Tugas 1: Tuliskan ulang bagian tulisan tentang kunjungan ke Teluk Bakung, mulai dari "Belajar dari Orang" dan berakhir pada "menulis untuk koran.".
Tugas 2: Terjemahkan kalimat dari tulisan tentang kunjungan ke Teluk Bakung ini ke dalam bahasa Inggris: "Kampung ini terletak di ujung aspal jalan trans-Kalimantan dari arah Pontianak."
Tugas 3: Teruskan tulisan tentang kunjungan ke Teluk Bakung, mulai sesudah kalimat terakhirnya.

Teks yang diberikan:

——

Sabtu, 20 November 2010

Belajar dari Orang Teluk Bakung

Oleh Yusriadi

Selasa lalu, saya bersama Juniawati, Hardianti dan Atalia berkunjung ke Teluk Bakung. Kampung ini terletak di ujung aspal jalan trans-Kalimantan dari arah Pontianak. Dari Pontianak kira-kira satu setengah jam perjalanan menggunakan motor.
Kunjungan ini dilakukan untuk memastikan hal-hal teknis berkaitan dengan pelaksanaan kegiatan “Koran Perempuan” yang dikelola Juniawati dan Hardianti, plus kawan-kawan mereka di Pusat Studi Wanita (PSW) STAIN Pontianak.
Saya diajak Juniawati karena pada kegiatan hari Minggu besok, diminta menjadi pendamping saat pelatihan. Ca’-ca’annya, mengajar ibu-ibu di Teluk Bakung menulis untuk koran.


Kami berhenti di depan rumah kepala dusun, Pak Rita panggilannya. Rumah itu, wow… sungguh sangat besar dan megah. Modelnya juga modern. Saya mengagumi model yang dipilih, sekaligus mengagumi pemilik rumah yang pasti memiliki modal besar. Ratusan juta!
Kami berkenalan dengan Pak Gita. Kekaguman saya berlanjut. Kepala Dusun itu ternyata masih muda. Menurut saya, orang muda yang dipilih menjadi pemimpin pastilah orang muda yang istimewa. Dan benar, panjang cerita, ternyata beliau sedang kuliah ilmu hukum di Fakultas Hukum, Universitas Panca Bhakti Pontianak.
Mengapa kuliah lagi? Ternyata Pak Gita mau kuliah karena ingin memperoleh ilmu sehingga bisa mengadvokasi masyarakatnya. Beliau ingin masyarakatnya lebih maju, berpendidikan. Pilihan bersekolah lagi adalah salah satu upaya untuk memberi contoh kepada warganya.
Beliau juga mengungkapkan keprihatinannya terhadap masyarakatnya sekarang, dan usaha-usaha apa yang sudah dilakukan untuk mereka itu selama ini.
Pandangannya soal pluralisme juga diungkap. Saya menangkap kesan bahwa orangnya sangat terbuka dan pikirannya sangat maju.

——

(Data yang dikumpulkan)
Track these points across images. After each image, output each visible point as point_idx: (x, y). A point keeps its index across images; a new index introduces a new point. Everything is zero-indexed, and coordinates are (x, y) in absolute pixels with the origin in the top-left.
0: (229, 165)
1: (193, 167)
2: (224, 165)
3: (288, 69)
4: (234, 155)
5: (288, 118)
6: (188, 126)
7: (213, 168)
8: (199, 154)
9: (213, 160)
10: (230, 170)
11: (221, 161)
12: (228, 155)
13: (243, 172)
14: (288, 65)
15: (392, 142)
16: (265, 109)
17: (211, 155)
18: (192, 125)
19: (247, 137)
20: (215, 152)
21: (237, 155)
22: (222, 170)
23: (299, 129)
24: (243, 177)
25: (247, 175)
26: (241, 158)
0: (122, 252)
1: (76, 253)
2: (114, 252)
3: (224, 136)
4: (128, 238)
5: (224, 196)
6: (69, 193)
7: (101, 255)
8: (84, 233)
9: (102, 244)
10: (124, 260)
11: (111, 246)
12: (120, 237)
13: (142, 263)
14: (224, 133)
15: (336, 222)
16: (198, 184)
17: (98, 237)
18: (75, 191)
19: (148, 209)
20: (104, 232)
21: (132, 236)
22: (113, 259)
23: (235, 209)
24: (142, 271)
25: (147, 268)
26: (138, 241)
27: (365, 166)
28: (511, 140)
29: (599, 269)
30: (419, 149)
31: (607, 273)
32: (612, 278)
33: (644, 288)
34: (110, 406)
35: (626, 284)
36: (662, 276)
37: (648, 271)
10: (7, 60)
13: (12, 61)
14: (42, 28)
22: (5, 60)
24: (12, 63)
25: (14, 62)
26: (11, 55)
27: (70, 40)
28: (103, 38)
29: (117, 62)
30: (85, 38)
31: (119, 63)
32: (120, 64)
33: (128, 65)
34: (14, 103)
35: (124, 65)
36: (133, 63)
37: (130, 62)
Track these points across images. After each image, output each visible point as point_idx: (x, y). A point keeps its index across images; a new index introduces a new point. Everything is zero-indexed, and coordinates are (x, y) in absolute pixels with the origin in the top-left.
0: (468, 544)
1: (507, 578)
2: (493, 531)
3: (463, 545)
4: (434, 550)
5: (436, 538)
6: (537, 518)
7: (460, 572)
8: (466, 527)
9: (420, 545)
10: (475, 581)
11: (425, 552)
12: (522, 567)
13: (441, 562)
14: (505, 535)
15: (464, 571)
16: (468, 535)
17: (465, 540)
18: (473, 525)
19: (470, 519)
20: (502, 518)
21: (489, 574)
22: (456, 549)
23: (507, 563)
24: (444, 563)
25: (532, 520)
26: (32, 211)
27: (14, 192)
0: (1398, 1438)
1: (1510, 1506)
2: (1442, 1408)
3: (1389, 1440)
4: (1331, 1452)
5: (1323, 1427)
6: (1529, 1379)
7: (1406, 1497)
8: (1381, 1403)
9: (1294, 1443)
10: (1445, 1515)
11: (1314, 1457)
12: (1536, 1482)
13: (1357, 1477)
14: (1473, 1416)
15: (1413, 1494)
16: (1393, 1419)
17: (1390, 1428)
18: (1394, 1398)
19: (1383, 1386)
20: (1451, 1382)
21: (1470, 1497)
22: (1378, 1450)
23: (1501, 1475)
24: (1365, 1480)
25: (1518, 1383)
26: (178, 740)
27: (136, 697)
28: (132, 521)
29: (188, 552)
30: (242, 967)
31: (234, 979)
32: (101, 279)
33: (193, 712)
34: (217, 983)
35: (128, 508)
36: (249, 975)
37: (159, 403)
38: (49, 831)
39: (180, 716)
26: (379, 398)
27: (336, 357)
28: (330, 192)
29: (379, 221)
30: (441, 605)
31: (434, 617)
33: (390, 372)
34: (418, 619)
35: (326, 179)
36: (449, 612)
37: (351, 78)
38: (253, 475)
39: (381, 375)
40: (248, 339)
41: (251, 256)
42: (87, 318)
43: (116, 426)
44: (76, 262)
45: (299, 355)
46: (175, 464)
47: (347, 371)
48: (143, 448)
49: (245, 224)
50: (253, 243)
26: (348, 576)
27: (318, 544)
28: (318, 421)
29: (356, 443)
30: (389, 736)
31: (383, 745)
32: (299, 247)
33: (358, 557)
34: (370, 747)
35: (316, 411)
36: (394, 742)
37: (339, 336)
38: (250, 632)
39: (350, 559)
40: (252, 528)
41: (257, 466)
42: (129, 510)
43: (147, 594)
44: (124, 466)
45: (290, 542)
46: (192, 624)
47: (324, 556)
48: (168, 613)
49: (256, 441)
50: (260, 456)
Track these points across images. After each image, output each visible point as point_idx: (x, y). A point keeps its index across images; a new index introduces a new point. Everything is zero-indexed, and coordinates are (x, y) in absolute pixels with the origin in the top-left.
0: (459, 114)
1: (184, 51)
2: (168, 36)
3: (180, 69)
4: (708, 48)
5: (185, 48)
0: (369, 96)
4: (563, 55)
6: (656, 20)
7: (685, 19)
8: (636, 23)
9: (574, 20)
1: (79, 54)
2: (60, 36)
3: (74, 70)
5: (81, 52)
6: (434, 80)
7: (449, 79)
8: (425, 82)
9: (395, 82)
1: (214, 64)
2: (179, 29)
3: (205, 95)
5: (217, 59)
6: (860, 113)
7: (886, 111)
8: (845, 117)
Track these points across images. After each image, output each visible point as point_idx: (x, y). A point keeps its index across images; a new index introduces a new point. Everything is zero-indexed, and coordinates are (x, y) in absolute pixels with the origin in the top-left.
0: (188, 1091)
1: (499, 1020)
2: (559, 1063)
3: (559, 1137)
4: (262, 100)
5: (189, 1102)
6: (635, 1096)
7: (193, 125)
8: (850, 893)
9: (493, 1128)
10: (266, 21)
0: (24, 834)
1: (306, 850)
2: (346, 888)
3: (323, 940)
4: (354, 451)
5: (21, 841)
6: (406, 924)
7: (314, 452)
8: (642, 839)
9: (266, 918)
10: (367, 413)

——

Hasil 1:
Belajar dari Orang Teluk Bakung

Oleh Yusriadi

Selasa lalu, saya bersama Juniawati, Hardianti dan Atalia berkunjung ke Teluk Bakung. Kampung ini terletak di ujung aspal jalan trans-Kalimantan dari arah Pontianak. Dari Pontianak kira-kira satu setengah jam perjalanan menggunakan motor.
Kunjungan ini dilakukan untuk memastikan hal-hal teknis berkaitan dengan pelaksanaan kegiatan “Koran Perempuan” yang dikelola Juniawati dan Hardianti, plus kawan-kawan mereka di Pusat Studi Wanita (PSW) STAIN Pontianak.
Saya diajak Juniawati karena pada kegiatan hari Minggu besok, diminta menjadi pendamping saat pelatihan. Ca’-ca’annya, mengajar ibu-ibu di Teluk Bakung menulis untuk koran.

Hasil 2: This village is located at the end of the paved Trans-Kalimantan road coming from Pontianak.

Hasil 3:
Setelah itu, kami berkunjung ke masjid Muhajirin di ujung kampung. Kami bertemu dengan ustadz di sana. Zulkifli namanya. Dia lulusan STAIN, dan ternyata saya pernah mengajarnya.
Saya sempat terpana. Oh, rupanya sewaktu mengajar saya tidak dapat melihat mutiara itu. Ya, dia adalah mutiara. Saya baru tahu Zul ini mengabdi di Teluk Bakung. Kok mau? Padahal dia sempat mengajar di beberapa tempat di Pontianak dan sangat pandai dalam soal computer. Dia sekarang juga sedang menyelesaikan studi S-2 di Jawa.
Beberapa waktu lalu dia membangun pesantren sederhana. Modalnya Rp 2 juta! Angka yang membuat saya terkejut. Benar-benar terkejut. Bisa ya? Lebih mengejutkan lagi mendengar cerita bagaimana perjalanan pesantren itu. Saya melongok ke tempat tinggal santri dan juga tempat tinggal ustadz. Keadaannya benar-benar sederhana. Jangankan kasur empuk, listrik saja tidak ada. Anak-anak tidak dikenakan biaya. Biaya sehari-hari? Sesekali mereka dapat bantuan. Tapi, pada saat yang lain dana dari ustadz sendiri. Zul mengalokasikan dana beasiswa pendidikan S-2-nya untuk makan santrinya.
“Bagi saya yang penting anak-anak di sini mau belajar, saya sudah senang,” katanya.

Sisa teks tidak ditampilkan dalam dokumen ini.